Sex Offender at School

By: James Steiner
By: James Steiner

School district officials say they didn't know Trujillo was a registered sex offender. Otherwise, they would have never let him volunteer.

They put two and two together after a parent contacted the district about a news report where Trujillo was arrested for the attempted abduction of a five-year-old girl.

James Lee Trujillo's picture is on the Nevada Department of Public Safety's online sex offender registry, but according to school district officials, he wasn't in their binder of police fliers distributed to all schools in Washoe County.

Steve Mulveno of the Washoe County School District says, "We're not sure where the responsibility lies. The Washoe County sex offender unit says they sent us the info, but our school police say they never got it."

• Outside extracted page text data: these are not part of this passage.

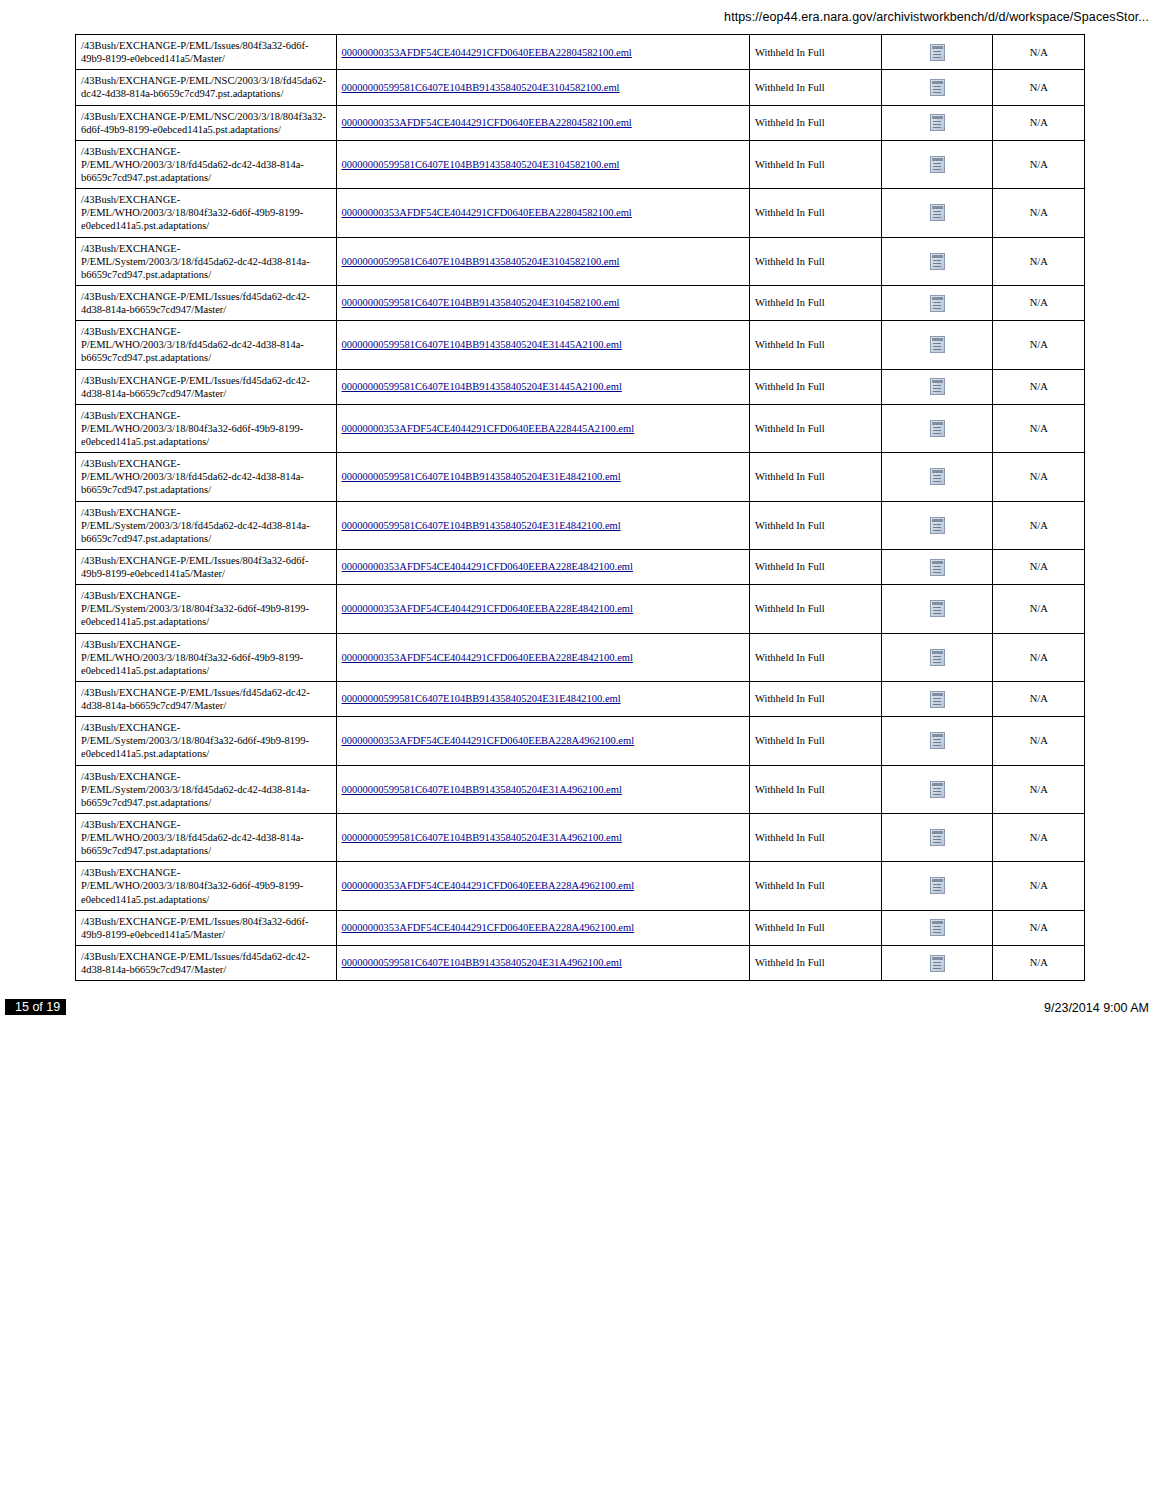https://eop44.era.nara.gov/archivistworkbench/d/d/workspace/SpacesStor...
| /43Bush/EXCHANGE-P/EML/Issues/804f3a32-6d6f-49b9-8199-e0ebced141a5/Master/ | 00000000353AFDF54CE4044291CFD0640EEBA22804582100.eml | Withheld In Full | | N/A |
| /43Bush/EXCHANGE-P/EML/NSC/2003/3/18/fd45da62-dc42-4d38-814a-b6659c7cd947.pst.adaptations/ | 00000000599581C6407E104BB914358405204E3104582100.eml | Withheld In Full | | N/A |
| /43Bush/EXCHANGE-P/EML/NSC/2003/3/18/804f3a32-6d6f-49b9-8199-e0ebced141a5.pst.adaptations/ | 00000000353AFDF54CE4044291CFD0640EEBA22804582100.eml | Withheld In Full | | N/A |
| /43Bush/EXCHANGE-P/EML/WHO/2003/3/18/fd45da62-dc42-4d38-814a-b6659c7cd947.pst.adaptations/ | 00000000599581C6407E104BB914358405204E3104582100.eml | Withheld In Full | | N/A |
| /43Bush/EXCHANGE-P/EML/WHO/2003/3/18/804f3a32-6d6f-49b9-8199-e0ebced141a5.pst.adaptations/ | 00000000353AFDF54CE4044291CFD0640EEBA22804582100.eml | Withheld In Full | | N/A |
| /43Bush/EXCHANGE-P/EML/System/2003/3/18/fd45da62-dc42-4d38-814a-b6659c7cd947.pst.adaptations/ | 00000000599581C6407E104BB914358405204E3104582100.eml | Withheld In Full | | N/A |
| /43Bush/EXCHANGE-P/EML/Issues/fd45da62-dc42-4d38-814a-b6659c7cd947/Master/ | 00000000599581C6407E104BB914358405204E3104582100.eml | Withheld In Full | | N/A |
| /43Bush/EXCHANGE-P/EML/WHO/2003/3/18/fd45da62-dc42-4d38-814a-b6659c7cd947.pst.adaptations/ | 00000000599581C6407E104BB914358405204E31445A2100.eml | Withheld In Full | | N/A |
| /43Bush/EXCHANGE-P/EML/Issues/fd45da62-dc42-4d38-814a-b6659c7cd947/Master/ | 00000000599581C6407E104BB914358405204E31445A2100.eml | Withheld In Full | | N/A |
| /43Bush/EXCHANGE-P/EML/WHO/2003/3/18/804f3a32-6d6f-49b9-8199-e0ebced141a5.pst.adaptations/ | 00000000353AFDF54CE4044291CFD0640EEBA228445A2100.eml | Withheld In Full | | N/A |
| /43Bush/EXCHANGE-P/EML/WHO/2003/3/18/fd45da62-dc42-4d38-814a-b6659c7cd947.pst.adaptations/ | 00000000599581C6407E104BB914358405204E31E4842100.eml | Withheld In Full | | N/A |
| /43Bush/EXCHANGE-P/EML/System/2003/3/18/fd45da62-dc42-4d38-814a-b6659c7cd947.pst.adaptations/ | 00000000599581C6407E104BB914358405204E31E4842100.eml | Withheld In Full | | N/A |
| /43Bush/EXCHANGE-P/EML/Issues/804f3a32-6d6f-49b9-8199-e0ebced141a5/Master/ | 00000000353AFDF54CE4044291CFD0640EEBA228E4842100.eml | Withheld In Full | | N/A |
| /43Bush/EXCHANGE-P/EML/System/2003/3/18/804f3a32-6d6f-49b9-8199-e0ebced141a5.pst.adaptations/ | 00000000353AFDF54CE4044291CFD0640EEBA228E4842100.eml | Withheld In Full | | N/A |
| /43Bush/EXCHANGE-P/EML/WHO/2003/3/18/804f3a32-6d6f-49b9-8199-e0ebced141a5.pst.adaptations/ | 00000000353AFDF54CE4044291CFD0640EEBA228E4842100.eml | Withheld In Full | | N/A |
| /43Bush/EXCHANGE-P/EML/Issues/fd45da62-dc42-4d38-814a-b6659c7cd947/Master/ | 00000000599581C6407E104BB914358405204E31E4842100.eml | Withheld In Full | | N/A |
| /43Bush/EXCHANGE-P/EML/System/2003/3/18/804f3a32-6d6f-49b9-8199-e0ebced141a5.pst.adaptations/ | 00000000353AFDF54CE4044291CFD0640EEBA228A4962100.eml | Withheld In Full | | N/A |
| /43Bush/EXCHANGE-P/EML/System/2003/3/18/fd45da62-dc42-4d38-814a-b6659c7cd947.pst.adaptations/ | 00000000599581C6407E104BB914358405204E31A4962100.eml | Withheld In Full | | N/A |
| /43Bush/EXCHANGE-P/EML/WHO/2003/3/18/fd45da62-dc42-4d38-814a-b6659c7cd947.pst.adaptations/ | 00000000599581C6407E104BB914358405204E31A4962100.eml | Withheld In Full | | N/A |
| /43Bush/EXCHANGE-P/EML/WHO/2003/3/18/804f3a32-6d6f-49b9-8199-e0ebced141a5.pst.adaptations/ | 00000000353AFDF54CE4044291CFD0640EEBA228A4962100.eml | Withheld In Full | | N/A |
| /43Bush/EXCHANGE-P/EML/Issues/804f3a32-6d6f-49b9-8199-e0ebced141a5/Master/ | 00000000353AFDF54CE4044291CFD0640EEBA228A4962100.eml | Withheld In Full | | N/A |
| /43Bush/EXCHANGE-P/EML/Issues/fd45da62-dc42-4d38-814a-b6659c7cd947/Master/ | 00000000599581C6407E104BB914358405204E31A4962100.eml | Withheld In Full | | N/A |
15 of 19
9/23/2014 9:00 AM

Police Chief Michael Mieras says that's because the district didn't start notifying schools of sex offenders until the year 2000.

Trujillo registered with the state in February of 1994.

Mike Mieras, the school district police chief, says, "This individual was already registered prior to us getting involved with the sex offender unit, so we didn't have a record of this individual."

To make matters worse, the principal at O'Brien Middle School where Trujillo volunteered says Trujillo lied on his application. The place where you mark "yes" or "no" if convicted of a sex offense the principal says Trujillo left blank.

Scott Grange, O'Brien Principal, says he deliberately deceived the community and the school district, but he says Trujillo was a "model" volunteer. He was on bus duty most days after school, making sure kids got on the bus and directed buses out of the parking lot.